Exercise - Keep only those lines of the records that include the string "numbered".

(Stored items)
=== Begin Enclosure ===
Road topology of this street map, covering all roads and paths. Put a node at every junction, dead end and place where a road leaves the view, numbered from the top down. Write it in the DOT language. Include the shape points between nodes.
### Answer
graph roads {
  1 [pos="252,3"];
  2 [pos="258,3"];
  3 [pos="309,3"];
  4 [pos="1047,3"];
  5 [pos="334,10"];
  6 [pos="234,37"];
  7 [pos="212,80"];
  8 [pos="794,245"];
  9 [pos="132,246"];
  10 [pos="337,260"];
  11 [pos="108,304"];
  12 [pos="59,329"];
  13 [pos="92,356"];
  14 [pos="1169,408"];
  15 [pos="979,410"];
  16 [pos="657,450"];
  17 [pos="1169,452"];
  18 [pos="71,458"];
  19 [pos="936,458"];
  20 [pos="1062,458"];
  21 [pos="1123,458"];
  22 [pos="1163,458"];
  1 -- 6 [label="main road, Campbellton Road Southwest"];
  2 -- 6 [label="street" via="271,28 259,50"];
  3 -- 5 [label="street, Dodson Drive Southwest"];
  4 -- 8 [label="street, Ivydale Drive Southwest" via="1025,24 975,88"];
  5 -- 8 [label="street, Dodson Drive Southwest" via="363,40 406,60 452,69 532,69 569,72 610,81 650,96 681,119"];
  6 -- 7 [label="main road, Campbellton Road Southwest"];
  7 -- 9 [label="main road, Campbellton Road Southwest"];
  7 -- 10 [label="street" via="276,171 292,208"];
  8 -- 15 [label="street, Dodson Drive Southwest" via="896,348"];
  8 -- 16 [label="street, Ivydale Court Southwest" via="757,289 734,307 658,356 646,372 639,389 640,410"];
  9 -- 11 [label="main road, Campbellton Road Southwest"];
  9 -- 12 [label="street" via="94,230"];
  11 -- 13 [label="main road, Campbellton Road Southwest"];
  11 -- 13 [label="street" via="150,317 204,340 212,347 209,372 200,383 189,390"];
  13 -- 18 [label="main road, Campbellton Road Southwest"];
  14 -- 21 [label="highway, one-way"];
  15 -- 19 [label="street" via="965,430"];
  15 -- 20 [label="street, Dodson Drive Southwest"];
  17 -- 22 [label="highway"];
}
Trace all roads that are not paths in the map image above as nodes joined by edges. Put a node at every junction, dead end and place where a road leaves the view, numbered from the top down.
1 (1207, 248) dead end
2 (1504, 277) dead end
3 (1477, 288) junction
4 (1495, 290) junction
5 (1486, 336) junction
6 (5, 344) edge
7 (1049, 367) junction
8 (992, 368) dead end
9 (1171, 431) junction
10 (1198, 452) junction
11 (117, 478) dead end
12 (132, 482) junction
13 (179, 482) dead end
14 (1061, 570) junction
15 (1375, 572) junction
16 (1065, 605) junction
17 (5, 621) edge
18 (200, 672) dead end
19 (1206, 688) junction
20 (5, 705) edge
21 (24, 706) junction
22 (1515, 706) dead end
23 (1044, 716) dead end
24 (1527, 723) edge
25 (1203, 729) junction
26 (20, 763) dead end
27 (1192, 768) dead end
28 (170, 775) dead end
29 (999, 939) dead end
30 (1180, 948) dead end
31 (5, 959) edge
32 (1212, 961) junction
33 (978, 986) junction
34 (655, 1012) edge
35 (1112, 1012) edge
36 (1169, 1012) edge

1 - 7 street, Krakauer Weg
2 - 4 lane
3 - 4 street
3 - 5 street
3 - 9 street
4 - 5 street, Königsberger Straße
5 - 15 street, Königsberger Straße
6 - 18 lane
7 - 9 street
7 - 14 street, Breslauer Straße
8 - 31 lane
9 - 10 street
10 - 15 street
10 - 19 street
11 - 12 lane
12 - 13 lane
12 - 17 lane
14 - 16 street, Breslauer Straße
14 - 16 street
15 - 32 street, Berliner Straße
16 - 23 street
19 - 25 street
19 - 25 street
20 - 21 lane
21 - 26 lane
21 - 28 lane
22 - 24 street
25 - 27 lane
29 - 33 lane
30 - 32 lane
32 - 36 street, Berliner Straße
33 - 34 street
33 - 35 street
=== End Enclosure ===
Problem solution -
Road topology of this street map, covering all roads and paths. Put a node at every junction, dead end and place where a road leaves the view, numbered from the top down. Write it in the DOT language. Include the shape points between nodes.
Trace all roads that are not paths in the map image above as nodes joined by edges. Put a node at every junction, dead end and place where a road leaves the view, numbered from the top down.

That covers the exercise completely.